In 1916, Americans for the first time elected a woman to the U.S. House of Representatives.
Exactly 100 years later, a woman is for the first time poised to become the Democratic Party’s presidential nominee.
On Monday night, Hillary Clinton became the first woman in U.S. history to secure enough delegates to win a major political party’s presidential nomination, according to a report from the Associated Press. Though she has not yet been officially nominated by the Democratic Party, Clinton surpassed the magic number — 2,383 delegates — needed to claim the reward.
Her grand total includes both pledged delegates, which are awarded through the popular vote, and superdelegates, which are party elites who vote however they choose. Most superdelegates have already indicated how they will vote, though that could change at the Democratic National Convention in July.
It is now possible for a woman to get this far.
Clinton’s ascent to the title of “presumptive nominee” is already being disputed by her opponent Sen. Bernie Sanders (I-VT), who argues that he can convince a significant number of superdelegates to change their votes at the convention. In a statement issued Monday night, Sanders’ spokesman Michael Briggs slammed the media for “ignoring the Democratic National Committee’s clear statement that it is wrong to count the votes of superdelegates before they actually vote at the convention this summer.”
“Secretary Clinton does not have and will not have the requisite number of pledged delegates to secure the nomination,” Briggs said. “She will be dependent on superdelegates who do not vote until July 25 and who can change their minds between now and then.”
Still, it is inarguable that Clinton — who is currently leading Sanders in both pledged delegates and superdelegates — has passed a milestone that no woman in U.S. politics has before. And for some, the importance of the moment cannot be overstated.
“I know in the last few days [Sanders] said he’s going to take the fight all the way to the convention,” said Jennifer Lawless, director of the Women and Politics Institute at American University. “That shouldn’t take away from the fact that [Clinton has] achieved what no female candidate has ever achieved.”
What Happens When You Elect Women, According To ScienceWomen are front and center this election, in part because a woman, Hillary Clinton, is front and center. Online, the…thinkprogress.orgFor Lawless, the moment Clinton passed the delegate threshold to secure the Democratic nomination represented a broadening of political opportunities for American women. Securing enough delegates for a major party’s presidential nomination was one of the few milestones left for women in U.S. politics, an institution still plagued by unequal gender representation, she noted.

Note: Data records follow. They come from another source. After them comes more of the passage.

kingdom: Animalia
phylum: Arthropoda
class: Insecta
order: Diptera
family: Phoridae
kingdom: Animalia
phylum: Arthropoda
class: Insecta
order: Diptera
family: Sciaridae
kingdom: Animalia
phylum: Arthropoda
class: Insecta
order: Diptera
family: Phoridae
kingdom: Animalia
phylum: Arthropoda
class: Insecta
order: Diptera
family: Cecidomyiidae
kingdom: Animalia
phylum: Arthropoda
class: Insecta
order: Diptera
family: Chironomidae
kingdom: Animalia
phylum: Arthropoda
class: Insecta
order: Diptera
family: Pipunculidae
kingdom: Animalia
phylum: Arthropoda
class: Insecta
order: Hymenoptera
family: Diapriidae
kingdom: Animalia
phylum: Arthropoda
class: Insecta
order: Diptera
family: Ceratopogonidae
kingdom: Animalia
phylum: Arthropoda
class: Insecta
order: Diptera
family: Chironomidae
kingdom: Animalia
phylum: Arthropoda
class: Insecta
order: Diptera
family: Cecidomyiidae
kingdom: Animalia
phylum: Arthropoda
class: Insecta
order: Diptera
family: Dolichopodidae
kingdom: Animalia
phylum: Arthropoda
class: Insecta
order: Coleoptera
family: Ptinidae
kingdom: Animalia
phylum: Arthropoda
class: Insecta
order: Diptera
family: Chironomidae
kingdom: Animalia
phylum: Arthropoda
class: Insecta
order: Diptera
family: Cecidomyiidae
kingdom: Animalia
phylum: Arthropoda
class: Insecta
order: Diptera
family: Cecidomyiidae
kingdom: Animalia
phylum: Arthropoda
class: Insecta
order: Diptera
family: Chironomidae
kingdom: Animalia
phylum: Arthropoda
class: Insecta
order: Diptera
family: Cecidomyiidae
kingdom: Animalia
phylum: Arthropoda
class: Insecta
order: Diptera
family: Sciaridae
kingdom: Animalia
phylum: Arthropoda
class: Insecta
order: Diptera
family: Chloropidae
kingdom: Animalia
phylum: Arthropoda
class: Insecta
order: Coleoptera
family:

“It is now possible for a woman to get this far,” Lawless said. “And that, in a lot of ways, is an important step for new generations of women thinking about their own political ambitions.”
Lawless’ own research has shown that women are far less likely to run for political office in America — not because of family or marital concerns, but because they are less likely to believe they are qualified for a political position. The best way to combat that, her research has shown, is for women to “see themselves reflected in positions of power.”
“It’s possible that having [Clinton secure the nomination] might at least plant the seed for future generations that, hey, this is something that’s attainable,” she said. “The symbolic and role model importance of that cannot be overstated.”
Nancy Sims, who teaches about women in politics at the University of Houston, said she believed the symbolic implications of a woman securing a major party’s presidential nomination could extend beyond inspiring women to achieve higher in public office.
Everyone’s had women in power for many years, and we’re still hoping we get a nominee
“When you have a woman at the top, you’re likely to see other women move up in other ways — more CEOS, for example,” Sims said. “When you see a woman achieve the goal, and if she were to win, it means that it really can happen.”
Sims also said she believes Clinton’s milestone means America is starting to catch up with other countries who have elected female leaders. A 2014 report by the World Economic Forum showed that 63 of 142 nations have had a female head of government at some point in the last 50 years. The United States, of course, was not one of them.
“I have been thinking how long it’s taken, and how far the U.S. is behind other parts of the world, from Asia to Central and South America, to Israel,” Sims said. “Everyone’s had women in power for many years, and we’re still hoping we get a nominee.”